Era una cuestión de tiempo que este paso se diera también en las
cámaras fotográficas. Es, de hecho, un paso lógico, pues permite
integrarse perfectamente con el estilo de vida “móvil digital” que
prima en nuestros días, en las que compartimos nuestras experiencias
(léase fotos) al instante mediante todo tipo de redes sociales. ¿Cuáles
son entonces las consecuencias de la integración de sistemas operativos
en las cámaras fotográficas, en este caso Android?
Antes de responder, creemos necesario definir, al menos un poco por
encima, en qué consiste un sistema operativo. Se trata de un programa
que controla un dispositivo en concreto, los más conocidos son los
sistemas operativos de ordenadores (Microsoft Windows, Mac OS X,
Linux,...). Estos programas controlan la funcionalidad básica de los
dispositivos, y permiten servir de plataforma para la instalación de
nuevas funcionalidades mediante aplicaciones, ya sean del propio
fabricante del sistema operativo o de terceros. Los sistemas operativos
para móviles (Android, iOS, Windows Phone, ...) suelen ser versiones
“aligeradas” de sus equivalentes para ordenadores, que permiten también
instalar todo tipo de aplicaciones, aunque con más limitaciones.

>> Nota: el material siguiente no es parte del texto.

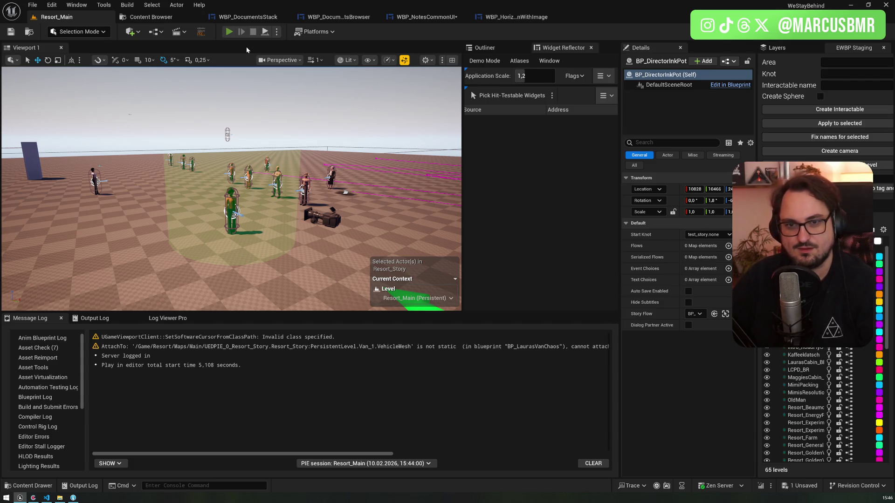
# Start a play session, open the journal with J and click between the meeting notes and letter
pyautogui.press('alt+p')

Una de las implicaciones más evidentes es la integración de las cámaras
fotográficas dentro de la red social, pues permite el uso de
aplicaciones de terceros ya existentes en dispositivos como los
smartphones. De algún modo, se “estandariza” la forma que tenemos de
acceder a ella, al utilizar un sistema utilizado actualmente por
millones de personas. En otras palabras, permite a los usuarios
sentirse “como en casa”, pese a encontrarse con un dispositivo
completamente nuevo.
Por otro lado, la incorporación de un sistema como Android permite
separar de una forma más clara el hardware del software,
es decir, los
componentes físicos que forman la cámara del programa que la controla.
De
este modo, el fabricante puede dedicarse prácticamente en exclusiva a
la fabricación de la cámara en sí (*), y dejar a un tercero (en este
caso a Google, responsable de Android) el diseño de los programas y
aplicaciones, con todo lo que ello conlleva.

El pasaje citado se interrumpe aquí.